As numbers began to reduce in Nova Scotia heading towards June, then we were slammed with more bad news…
On May 25th, the world was horrified by the filmed murder of African American hip hop artist, George Floyd by police officers as we watched and listened to a man plea for his life with the words “I can’t breathe”. Something the world didn’t pay much attention to forced us all to pause and see an ugly truth as our social media filled up with many more similar stories around how black people have been abused and often murdered by authorities who are supposed to be keeping EVERYONE safe, not just the white folk.
Elijah McClain resonated with me the most because this kind kid reminded me so much of my brother who is socially awkward, introverted and loves animals. Elijah would visit animal shelters and play his violin to help cheer up the homeless kitties. It is very sad that it took all this blatant slap you in the face with reality to stop, pause and ponder what is really going on in the world.
All of the news around the injustices finally – FINALLY – woke me up to my blatant ignorance or brushing ugly realities under the carpet. I am still learning a lot and out of all this heinous truth filling my newsfeeds on social media, I am grateful as now I know more and knowledge is power and when you know something you cannot un-learn it.
With protests, riots and election campaigns Covid19 got to “super spread” as it continued to ravage the United States.
While life as we know it was put on pause, I pondered a lot about what really matters.For many this year will be referred as the “Annus horribilis ” of their lifetime, for me it has been an awakening to what truly matters. I feel a bit more educated on life outside of myself and I know we as human beings are much more resilient than we credit ourselves. Lots has changed as we have creatively adapted to these unprecedented times. It will be interesting to see how we move forward once this pandemic moves on indefinitely.

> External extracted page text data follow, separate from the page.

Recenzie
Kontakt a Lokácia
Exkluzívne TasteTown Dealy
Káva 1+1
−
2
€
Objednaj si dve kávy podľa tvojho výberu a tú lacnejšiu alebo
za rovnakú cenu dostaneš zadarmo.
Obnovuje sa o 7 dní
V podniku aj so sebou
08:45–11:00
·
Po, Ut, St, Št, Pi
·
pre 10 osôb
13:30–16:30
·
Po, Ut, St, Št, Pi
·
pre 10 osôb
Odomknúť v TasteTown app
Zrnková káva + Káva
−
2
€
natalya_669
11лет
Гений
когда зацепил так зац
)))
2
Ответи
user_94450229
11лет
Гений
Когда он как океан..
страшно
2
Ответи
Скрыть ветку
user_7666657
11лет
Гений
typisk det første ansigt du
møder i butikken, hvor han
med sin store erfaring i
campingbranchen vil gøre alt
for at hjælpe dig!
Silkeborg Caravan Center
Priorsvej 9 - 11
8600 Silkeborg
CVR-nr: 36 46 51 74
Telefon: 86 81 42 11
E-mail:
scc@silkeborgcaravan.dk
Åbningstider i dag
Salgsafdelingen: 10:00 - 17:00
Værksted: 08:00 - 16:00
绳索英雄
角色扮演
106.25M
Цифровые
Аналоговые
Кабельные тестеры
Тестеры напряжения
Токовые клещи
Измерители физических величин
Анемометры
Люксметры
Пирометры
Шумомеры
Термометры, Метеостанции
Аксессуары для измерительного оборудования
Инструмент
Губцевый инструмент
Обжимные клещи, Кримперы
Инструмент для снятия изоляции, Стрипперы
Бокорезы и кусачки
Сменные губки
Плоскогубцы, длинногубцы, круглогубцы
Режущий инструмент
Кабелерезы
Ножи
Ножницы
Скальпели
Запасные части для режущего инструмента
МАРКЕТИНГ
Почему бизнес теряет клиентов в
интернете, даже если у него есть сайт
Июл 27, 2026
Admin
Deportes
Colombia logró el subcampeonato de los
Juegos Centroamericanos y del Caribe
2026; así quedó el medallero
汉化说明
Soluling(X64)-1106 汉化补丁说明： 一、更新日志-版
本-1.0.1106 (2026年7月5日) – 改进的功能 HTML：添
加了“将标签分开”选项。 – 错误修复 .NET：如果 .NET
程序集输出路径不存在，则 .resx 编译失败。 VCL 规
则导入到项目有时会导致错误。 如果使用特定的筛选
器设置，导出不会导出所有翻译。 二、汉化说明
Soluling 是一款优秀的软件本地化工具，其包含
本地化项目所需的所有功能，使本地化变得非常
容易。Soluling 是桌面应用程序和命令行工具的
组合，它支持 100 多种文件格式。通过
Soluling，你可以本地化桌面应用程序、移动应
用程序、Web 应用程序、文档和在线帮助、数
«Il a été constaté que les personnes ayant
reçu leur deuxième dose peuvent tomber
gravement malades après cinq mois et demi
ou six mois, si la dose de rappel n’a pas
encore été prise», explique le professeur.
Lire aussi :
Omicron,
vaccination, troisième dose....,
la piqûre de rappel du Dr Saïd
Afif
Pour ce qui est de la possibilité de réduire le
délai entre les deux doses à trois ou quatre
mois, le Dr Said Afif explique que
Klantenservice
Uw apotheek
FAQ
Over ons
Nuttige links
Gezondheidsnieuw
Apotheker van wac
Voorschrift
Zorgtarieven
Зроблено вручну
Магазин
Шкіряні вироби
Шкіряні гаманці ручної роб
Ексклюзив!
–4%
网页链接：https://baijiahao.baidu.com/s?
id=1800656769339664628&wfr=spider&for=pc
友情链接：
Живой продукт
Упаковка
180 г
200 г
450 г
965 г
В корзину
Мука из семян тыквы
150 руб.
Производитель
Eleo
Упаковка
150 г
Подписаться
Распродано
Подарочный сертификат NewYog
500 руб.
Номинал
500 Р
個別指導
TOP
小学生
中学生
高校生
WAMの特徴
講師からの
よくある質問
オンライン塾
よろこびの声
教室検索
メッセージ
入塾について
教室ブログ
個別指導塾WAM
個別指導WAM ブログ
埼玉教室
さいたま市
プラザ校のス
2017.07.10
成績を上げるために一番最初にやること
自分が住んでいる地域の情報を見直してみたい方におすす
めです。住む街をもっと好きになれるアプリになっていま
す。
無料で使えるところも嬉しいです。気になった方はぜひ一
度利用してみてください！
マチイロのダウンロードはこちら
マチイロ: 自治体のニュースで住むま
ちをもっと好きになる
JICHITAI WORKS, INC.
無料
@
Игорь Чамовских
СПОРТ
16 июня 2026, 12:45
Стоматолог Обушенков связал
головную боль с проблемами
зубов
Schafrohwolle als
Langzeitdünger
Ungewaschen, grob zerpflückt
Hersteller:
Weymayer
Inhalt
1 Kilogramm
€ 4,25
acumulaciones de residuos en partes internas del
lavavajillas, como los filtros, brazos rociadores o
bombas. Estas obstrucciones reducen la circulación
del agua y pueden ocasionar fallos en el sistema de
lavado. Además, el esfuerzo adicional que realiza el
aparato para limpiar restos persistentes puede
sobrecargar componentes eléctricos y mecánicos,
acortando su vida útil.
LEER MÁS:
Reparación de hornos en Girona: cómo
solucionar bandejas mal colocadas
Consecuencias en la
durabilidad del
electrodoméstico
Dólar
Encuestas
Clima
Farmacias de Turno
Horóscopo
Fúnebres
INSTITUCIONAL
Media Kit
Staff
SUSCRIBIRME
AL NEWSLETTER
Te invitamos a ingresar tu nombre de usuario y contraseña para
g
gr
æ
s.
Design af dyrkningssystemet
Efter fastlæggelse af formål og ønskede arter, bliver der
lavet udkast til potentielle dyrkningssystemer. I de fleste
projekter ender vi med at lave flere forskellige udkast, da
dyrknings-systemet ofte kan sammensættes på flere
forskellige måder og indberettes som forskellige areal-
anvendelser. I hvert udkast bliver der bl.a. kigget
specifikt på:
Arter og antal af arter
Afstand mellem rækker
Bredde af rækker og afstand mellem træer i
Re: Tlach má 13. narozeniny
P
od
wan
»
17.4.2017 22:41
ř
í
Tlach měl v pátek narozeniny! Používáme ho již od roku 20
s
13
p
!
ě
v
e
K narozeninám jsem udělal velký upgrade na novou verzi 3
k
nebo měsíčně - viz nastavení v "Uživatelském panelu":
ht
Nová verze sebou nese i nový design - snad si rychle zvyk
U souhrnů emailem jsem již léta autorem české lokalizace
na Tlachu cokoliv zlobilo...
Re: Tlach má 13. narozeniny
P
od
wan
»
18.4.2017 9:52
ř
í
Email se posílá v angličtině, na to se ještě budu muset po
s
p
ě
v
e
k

As we cautiously wait for the full implementation of a vaccine and pray that the virus does not mutate further, I wonder what adaptive changes will stick and which will be put to rest.
I know one thing for certain I am blessed and this has been an easy ride for me in comparison to many others. I have fared well and for this I am truly grateful. I am hoping to live a little more lightly & slowly in the New Year of 2021 and work towards detaching myself more from a materialistic life. I want to be my most authentic self and shed the masks I so often wear trying to be someone I am not. I want to stand up for what is right and get noisy about it when no one is paying attention. 2020 hasn’t been all bad.